◆ **Texto fornecido**:
=======

Título: Sobra emprego público. Falta capital privado
Autor: Angela Lacerda
Fonte: O Estado de São Paulo, 17/04/2005, Economia, p. B5

ITACURUBA, PE - Apontada pelo IBGE como a campeã brasileira em número de servidores municipais - 20,9% da população trabalha na Prefeitura -, a pequena Itacuruba, localizada no sertão do São Francisco, a 481 quilômetros do Recife, busca um rumo, uma nova vocação econômica, que possa fazer as pessoas e a economia saírem do marasmo. Até 1988, a cidade se sustentava. A população trabalhava na agricultura, as terras produziam arroz, cebola, tomate e frutas. Tudo isso foi coberto pelas águas da barragem da Hidrelétrica de Itaparica - o lago quebrou a cadeia produtiva do município. Muitos habitantes foram para a nova cidade; outros, assentados em agrovilas de cidades vizinhas. E muita gente foi embora. A antiga Itacuruba tinha 17 mil habitantes; a nova, 3,8 mil pessoas.

A nova cidade completa 18 anos neste ano. Planejada, tem praças arborizadas, casas com água encanada. Mas não tem empresas, o comércio é fraco, não existem agências bancárias nem posto de gasolina. Até o solo ficou ruim - só a agricultura de subsistência resiste. De forma artesanal, alguns sobrevivem da pesca no lago.

Sem iniciativa empreendedora, as pessoas acostumaram-se a pedir. A Companhia Hidrelétrica do São Francisco (Chesf), responsável pela construção da nova cidade, deu a elas uma Verba de Manutenção Temporária por 14 anos. A verba, cerca de dois salários mínimos, estimulou a acomodação. "Aqui o pessoal sobrevive, vegeta", avalia Josafá Lima, 28 anos. "Passaram muito tempo sem trabalhar e recebendo; quando isso acabou (em 2000) eles se viram sem condição financeira, sem trabalho, sem perspectiva e sem disposição nem criatividade para inventar novas formas de sobrevivência."

Josafá é técnico agrícola, na área de zootecnia. Fez o curso em Petrolina e há 5 anos voltou para Itacuruba. Quer participar da redenção da cidade. Se não der certo, vai embora. "Tenho minha formação e o mundo é grande", diz. A família dele foi para uma agrovila de bom solo, onde era possível trabalhar e plantar. "Muita gente que saiu criança da velha Itacuruba nunca viu os pais trabalharem", observa. "Aqui, se o pessoal arranja o que comer, já acha que está bom."

Josafá trabalha na Prefeitura, única alternativa de emprego e renda da população, que emprega 720 pessoas. Outras 300 são aposentadas e arrimo de família. Os demais são desempregados. Josafá ganha R$ 390,00 mensais para dar assessoria técnica a projetos de piscicultura que serão iniciados no lago da barragem.

=======

◆ **Tarefa 1**: Transcreva da reportagem sobre Itacuruba o trecho que vai de "A nova cidade completa" até "pesca no lago.", inclusive.
◆ **Tarefa 2**:
Responda, por favor, às perguntas abaixo com base na reportagem sobre Itacuruba.
(a) Quantos habitantes tinha a antiga Itacuruba?
(b) Por quantos anos a Chesf pagou a Verba de Manutenção Temporária?
(c) Quanto Josafá ganha por mês na Prefeitura?

◆ **Dados de pontos-chave do corpo ou da mão**:

=======

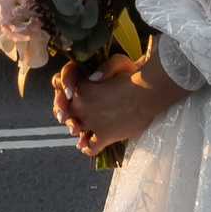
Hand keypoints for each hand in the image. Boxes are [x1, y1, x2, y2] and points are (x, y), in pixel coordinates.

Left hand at [56, 51, 180, 159]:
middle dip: (72, 117)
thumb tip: (91, 79)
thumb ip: (101, 69)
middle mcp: (81, 105)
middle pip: (69, 114)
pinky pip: (90, 147)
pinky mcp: (103, 136)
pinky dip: (88, 148)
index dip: (65, 99)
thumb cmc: (132, 76)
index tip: (69, 103)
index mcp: (81, 87)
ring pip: (78, 131)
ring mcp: (91, 122)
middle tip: (77, 120)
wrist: (146, 93)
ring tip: (82, 135)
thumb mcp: (116, 63)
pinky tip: (88, 147)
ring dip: (79, 133)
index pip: (63, 94)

=======

◆ **Sua resposta 1**:
A nova cidade completa 18 anos neste ano. Planejada, tem praças arborizadas, casas com água encanada. Mas não tem empresas, o comércio é fraco, não existem agências bancárias nem posto de gasolina. Até o solo ficou ruim - só a agricultura de subsistência resiste. De forma artesanal, alguns sobrevivem da pesca no lago.

◆ **Sua resposta 2**:
(a) 17 mil habitantes.
(b) 14 anos.
(c) R$ 390,00.